### Что сделать 1
Ответьте по тексту «Время философии – два»:
(a) Что он надеялся понять, согласно первому абзацу?
(b) Чем назван мир теней из зазеркального пространства?
(c) Какая тема возникла у него в игре, согласно второму абзацу?
### Что сделать 2
Напечатайте дословно часть текста «Время философии – два», начиная с «С этого момента» и заканчивая «есть, есть самодеятельно.».

### Фрагмент документа

▬▬▬▬▬▬▬▬▬▬

Понедельник, 06.05.2024, 02:04

Неофициальный сайт

Евгения Р. Кропота

Главная | Регистрация | Вход Приветствую Вас Гость | RSS
Меню сайта
Форма входа
Поиск
 
 
Обратная связь
 
 
Время философии – два
Крепко его тут зацепило: он надеялся понять, как его мир будет дальше существовать и сколь долго, а его, оказывается, вовсе в живых не было. То есть его самого тоже не было. А было и есть, оказывается, зазеркальное пространство, где существуют некие тени, которые тщатся себя живее всех живых считать и для доказательства этого втянуть в себя весь мир живых людей. Тогда как мир их – лишь некий выкидыш истории, неспособный к собственному существованию, потому обреченный передразнивать миры чужие и полагать это передразнивание самодеятельной жизнью. Осознание им собственной химеричности ожидается вот-вот, а вслед за этим и обращение людей к живой жизни, стремление к ней. Сумеют ли люди в ней освоиться, они, привыкшие жить в зазеркальи – вот что полагается проблемой, или осыплются в чрево истории, туда, где замешивается глина для новых попыток?
С этого момента игра стала и для него серьезной, поскольку и у него возникла в ней своя тема: попытки отыскать обоснование мира как самостоятельной реальности. То есть представить рациональное описание мира как он есть, и то, как он есть, есть самодеятельно.

▬▬▬▬▬▬▬▬▬▬

### Данные

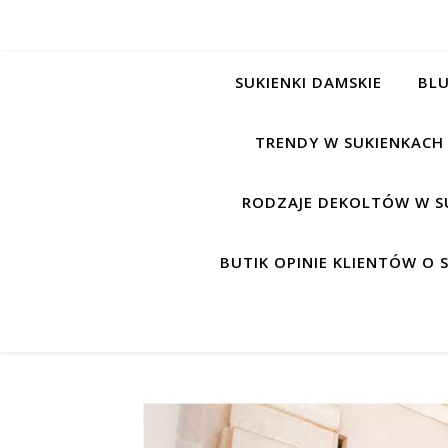
SUKIENKI DAMSKIE
BLU
TRENDY W SUKIENKACH
RODZAJE DEKOLTÓW W S
BUTIK OPINIE KLIENTÓW O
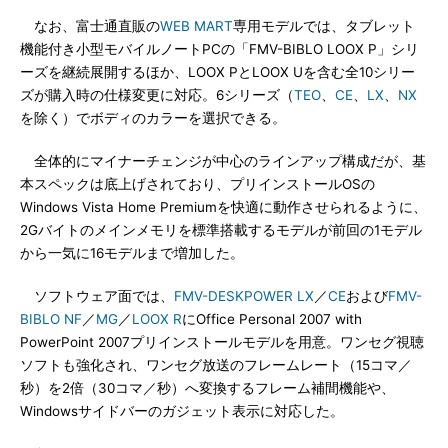
なお、富士通直販の
WEB MART
専用モデルでは、タブレット
機能付き小型モバイルノートPCの「FMV-BIBLO LOOX P」シリ
ーズを継続展開するほか、LOOX PとLOOX Uを含む全10シリー
ズが購入時の仕様変更に対応。6シリーズ（
TEO
、
CE
、
LX
、
NX
を除く）でボディのカラーを選択できる。
全体的にマイナーチェンジが中心のラインアップ構成だが、基
本スペックは底上げされており、プリインストールOSの
Windows Vista Home Premiumを快適に動作させられるように、
2Gバイトのメインメモリを標準搭載するモデルが前回の1モデル
から一気に16モデルまで増加した。
ソフトウェア面では、
FMV-DESKPOWER LX
／
CE
および
FMV-
BIBLO NF
／
MG
／
LOOX R
にOffice Personal 2007 with
PowerPoint 2007プリインストールモデルを用意。ワンセグ視聴
ソフトも強化され、ワンセグ放送のフレームレート（15コマ／
秒）を2倍（30コマ／秒）へ変換するフレーム補間機能や、
Windowsサイドバーのガジェット表示に対応した。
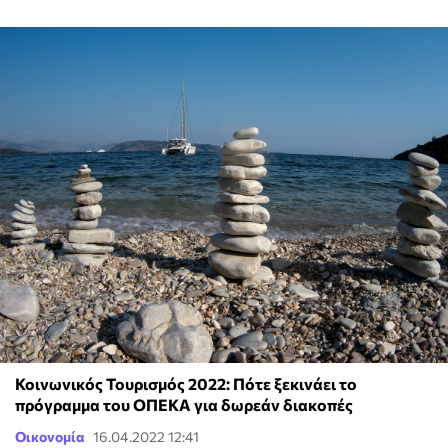
Κοινωνικός Τουρισμός 2022: Πότε ξεκινάει το
πρόγραμμα του ΟΠΕΚΑ για δωρεάν διακοπές
Οικονομία
16.04.2022 12:41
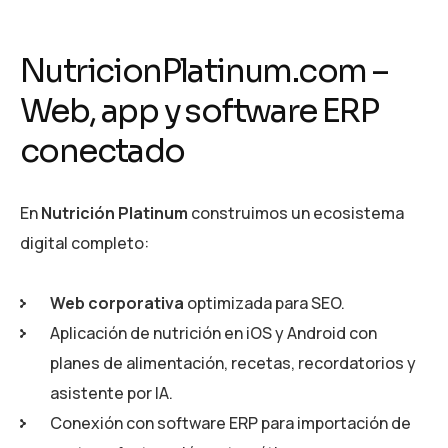
NutricionPlatinum.com –
Web, app y software ERP
conectado
En
Nutrición Platinum
construimos un ecosistema
digital completo:
Web corporativa
optimizada para SEO.
Aplicación de nutrición en iOS y Android con
planes de alimentación, recetas, recordatorios y
asistente por IA.
Conexión con software ERP para importación de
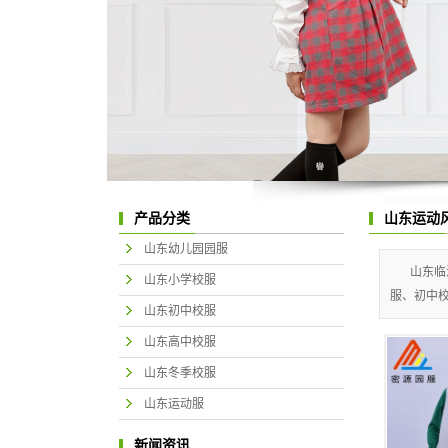
产品分类
山东运动
山东幼儿园园服
山东临
山东小学校服
服、初中校
山东初中校服
山东高中校服
山东冬季校服
山东运动服
新闻资讯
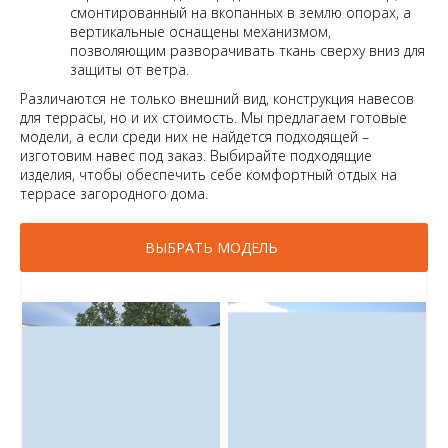
смонтированный на вкопанных в землю опорах, а
вертикальные оснащены механизмом,
позволяющим разворачивать ткань сверху вниз для
защиты от ветра.
Различаются не только внешний вид, конструкция навесов
для террасы, но и их стоимость. Мы предлагаем готовые
модели, а если среди них не найдется подходящей –
изготовим навес под заказ. Выбирайте подходящие
изделия, чтобы обеспечить себе комфортный отдых на
террасе загородного дома.
ВЫБРАТЬ МОДЕЛЬ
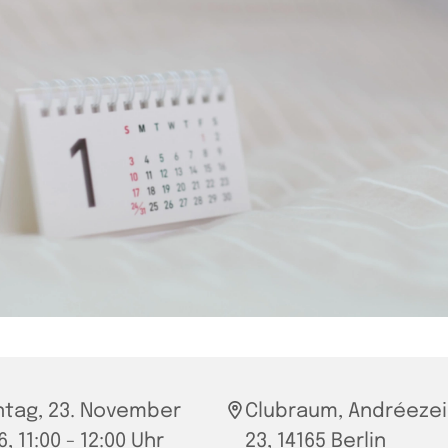
tag, 23. November
Clubraum, Andréezei
, 11:00 - 12:00 Uhr
23, 14165 Berlin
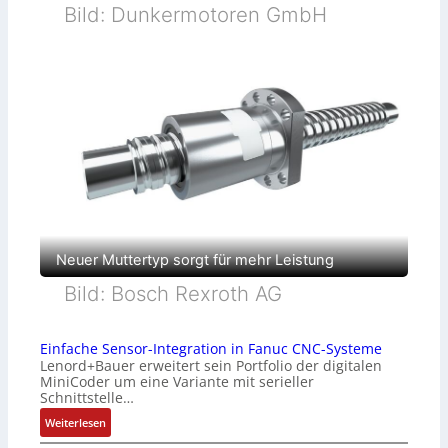
Bild: Dunkermotoren GmbH
Neuer Muttertyp sorgt für mehr Leistung
Bild: Bosch Rexroth AG
Einfache Sensor-Integration in Fanuc CNC-Systeme
Lenord+Bauer erweitert sein Portfolio der digitalen
MiniCoder um eine Variante mit serieller
Schnittstelle…
:
Weiterlesen
E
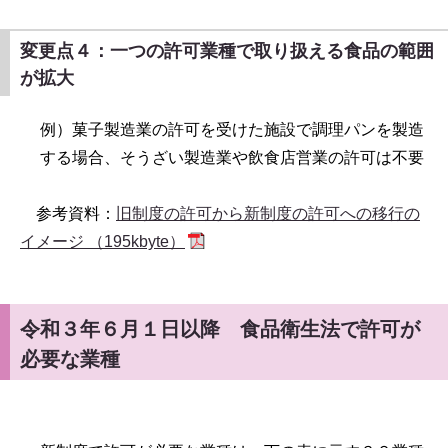
変更点４：一つの許可業種で取り扱える食品の範囲
が拡大
例）菓子製造業の許可を受けた施設で調理パンを製造
する場合、そうざい製造業や飲食店営業の許可は不要
参考資料：
旧制度の許可から新制度の許可への移行の
イメージ （195kbyte）
令和３年６月１日以降 食品衛生法で許可が
必要な業種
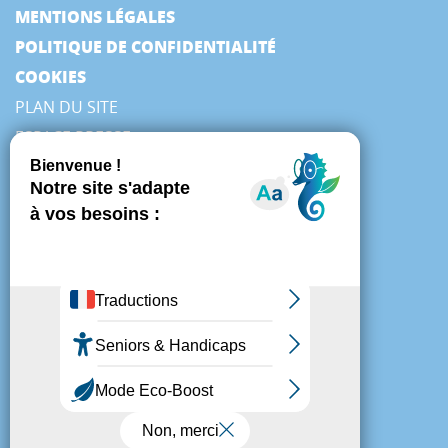
MENTIONS LÉGALES
POLITIQUE DE CONFIDENTIALITÉ
COOKIES
PLAN DU SITE
ESPACE PRESSE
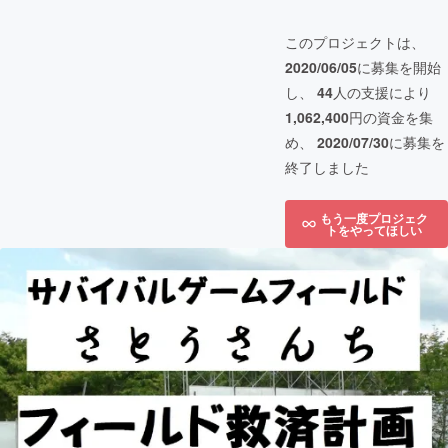
このプロジェクトは、
2020/06/05
に募集を開始
し、
44
人の支援により
1,062,400
円の資金を集
め、
2020/07/30
に募集を
終了しました
もう一度プロジェク
トをやってほしい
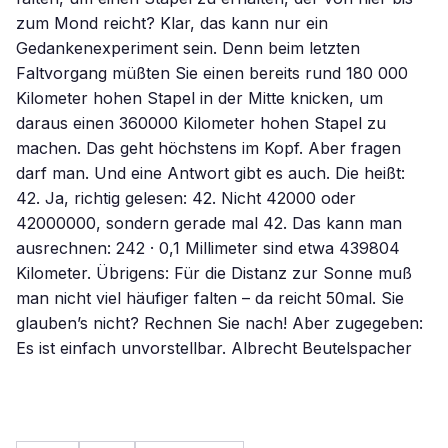
zum Mond reicht? Klar, das kann nur ein
Gedankenexperiment sein. Denn beim letzten
Faltvorgang müßten Sie einen bereits rund 180 000
Kilometer hohen Stapel in der Mitte knicken, um
daraus einen 360000 Kilometer hohen Stapel zu
machen. Das geht höchstens im Kopf. Aber fragen
darf man. Und eine Antwort gibt es auch. Die heißt:
42. Ja, richtig gelesen: 42. Nicht 42000 oder
42000000, sondern gerade mal 42. Das kann man
ausrechnen: 242 · 0,1 Millimeter sind etwa 439804
Kilometer. Übrigens: Für die Distanz zur Sonne muß
man nicht viel häufiger falten – da reicht 50mal. Sie
glauben’s nicht? Rechnen Sie nach! Aber zugegeben:
Es ist einfach unvorstellbar. Albrecht Beutelspacher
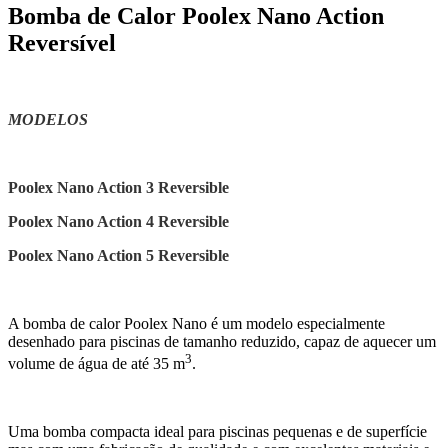
Bomba de Calor Poolex Nano Action
Reversível
MODELOS
Poolex Nano Action 3 Reversible
Poolex Nano Action 4 Reversible
Poolex Nano Action 5 Reversible
A bomba de calor Poolex Nano é um modelo especialmente
desenhado para piscinas de tamanho reduzido, capaz de aquecer um
3
volume de água de até 35 m
.
Uma bomba compacta ideal para piscinas pequenas e de superfície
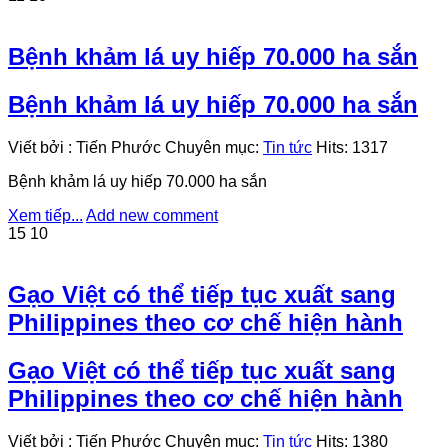
Bệnh khảm lá uy hiếp 70.000 ha sắn
Bệnh khảm lá uy hiếp 70.000 ha sắn
Viết bởi
:
Tiến Phước
Chuyên mục:
Tin tức
Hits:
1317
Bệnh khảm lá uy hiếp 70.000 ha sắn
Xem tiếp...
Add new comment
15
10
Gạo Việt có thể tiếp tục xuất sang
Philippines theo cơ chế hiện hành
Gạo Việt có thể tiếp tục xuất sang
Philippines theo cơ chế hiện hành
Viết bởi
:
Tiến Phước
Chuyên mục:
Tin tức
Hits:
1380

▬▬▬▬▬▬▬▬▬▬

### Письменный ответ 1
(a) Как его мир будет дальше существовать и сколь долго.
(b) Лишь неким выкидышем истории, неспособным к собственному существованию.
(c) Попытки отыскать обоснование мира как самостоятельной реальности.

### Письменный ответ 2
С этого момента игра стала и для него серьезной, поскольку и у него возникла в ней своя тема: попытки отыскать обоснование мира как самостоятельной реальности. То есть представить рациональное описание мира как он есть, и то, как он есть, есть самодеятельно.